The appellate court said evidence showed that the companies believed they would save as much as $800 million a year through the alliance, which gave them a 15% share of national gasoline sales and more than 25% on the West Coast. The companies created a joint venture for the Western United States called Equilon Enterprises and another for the Eastern portion called Motiva Enterprises that controlled 12 refineries and 22,000 service stations.

"The creation of the alliance ended competition between Shell and Texaco throughout the nation in the areas of downstream refining and marketing of gasoline," Judge Stephen Reinhardt wrote in the court's majority opinion.
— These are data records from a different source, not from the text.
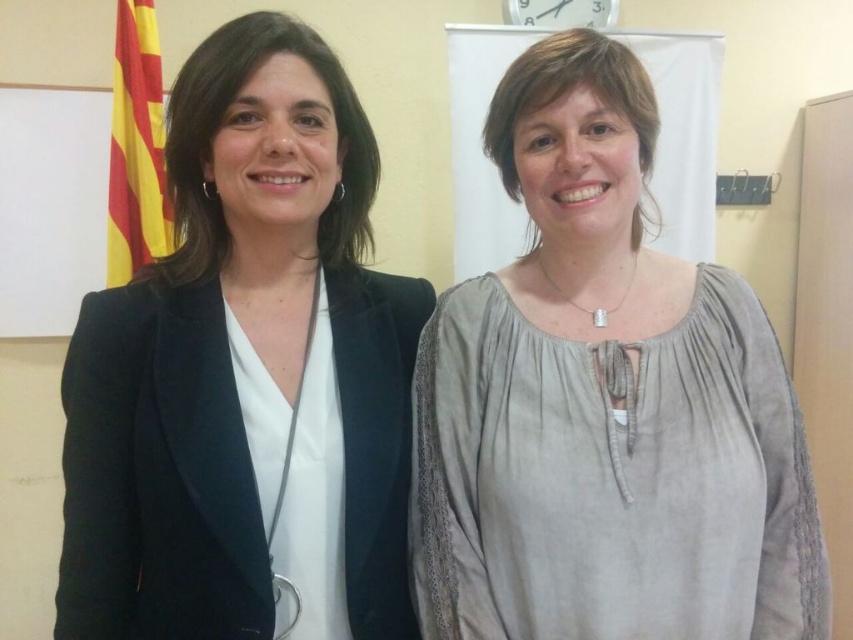
Does point (142, 392) come behind point (128, 179)?

No, it is not.

Is the position of matte black blazer at left more distant than that of yellowmaterial/textureflag at left?

No, it is not.

I want to click on matte black blazer at left, so click(x=247, y=372).

From the picture: Is light gray cotton blouse at center to the right of yellowmaterial/textureflag at left from the viewer's perspective?

Correct, you'll find light gray cotton blouse at center to the right of yellowmaterial/textureflag at left.

Based on the photo, between light gray cotton blouse at center and yellowmaterial/textureflag at left, which one is positioned lower?

Positioned lower is light gray cotton blouse at center.

Which is in front, point (691, 632) or point (119, 152)?

Point (691, 632)

Where is `light gray cotton blouse at center`? This screenshot has width=853, height=640. light gray cotton blouse at center is located at coordinates (604, 403).

Is point (567, 408) in front of point (105, 588)?

That is True.

You are a GUI agent. You are given a task and a screenshot of the screen. Output one action in this format:
    pyautogui.click(x=<x>, y=<y>)
    Task: Click on the light gray cotton blouse at center
    The height and width of the screenshot is (640, 853).
    Given the screenshot: What is the action you would take?
    pyautogui.click(x=604, y=403)

Locate an element on the screen. The image size is (853, 640). light gray cotton blouse at center is located at coordinates (604, 403).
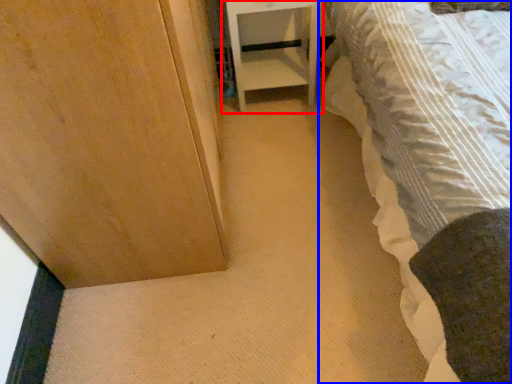
Question: Among these objects, which one is farthest to the camera, furniture (highlighted by a red box) or bed (highlighted by a blue box)?

Choices:
 (A) furniture
 (B) bed

Answer: (A)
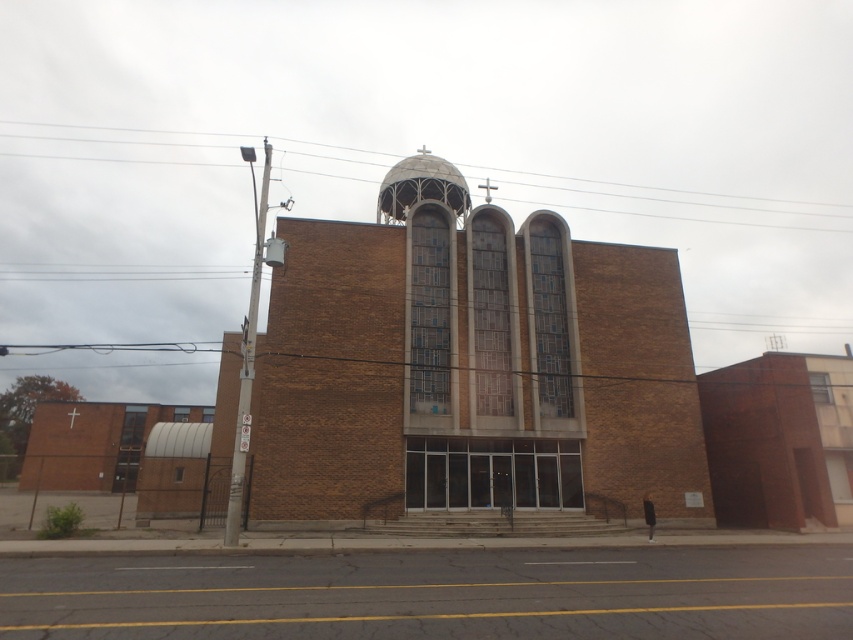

Around the time the companies struck the deal, " 'a decision was made that the Shell and Texaco brands would have the same price in the same market areas,' " Reinhardt wrote, quoting from testimony in the case.

When the price of oil dropped by about $2 per 42-gallon barrel in early 1999, Equilon raised its gas prices by 40 cents a gallon in Los Angeles and 30 cents a gallon in Seattle and Portland, the court said.

Texaco sold its interest in the joint ventures as a condition of its 2001 merger with Chevron Corp.

ChevronTexaco Corp. spokesman Jeff Moore said the company was confident that the case would show that the joint ventures, which received regulatory approval, "never violated any antitrust laws."

A Shell representative said the company could not comment until its lawyers had reviewed the opinion.

Joseph M. Alioto, a San Francisco lawyer representing the dealers, said the alliance showed disregard for antitrust laws.

"When I saw what was going on, I thought it was unlawful on its face -- a complete fraud," he said. "The joint venture was a coverup for a price-fixing conspiracy."

If the companies were charging 10 cents a gallon more than a competitive market would have allowed, each dealer could be due $120,000 a year in damages, Alioto said.

The dealers hope to have the suit expanded to a class action on behalf of 23,000 to 27,000 independent gas station operators across the country.

Former Los Feliz Shell station operator Kevork Sislian said that he was shocked when the judge dismissed the suit and that he was eager to go to trial.

"Let the jury decide who is right and who is wrong," he said. "It's very clear.... They were overcharging us, and we were overcharging the consumers. We didn't have a choice."

After the suit was filed, Sislian said Shell took away his lease, forcing him to close the station he ran for almost a decade.

"They've treated us like dirt," he said.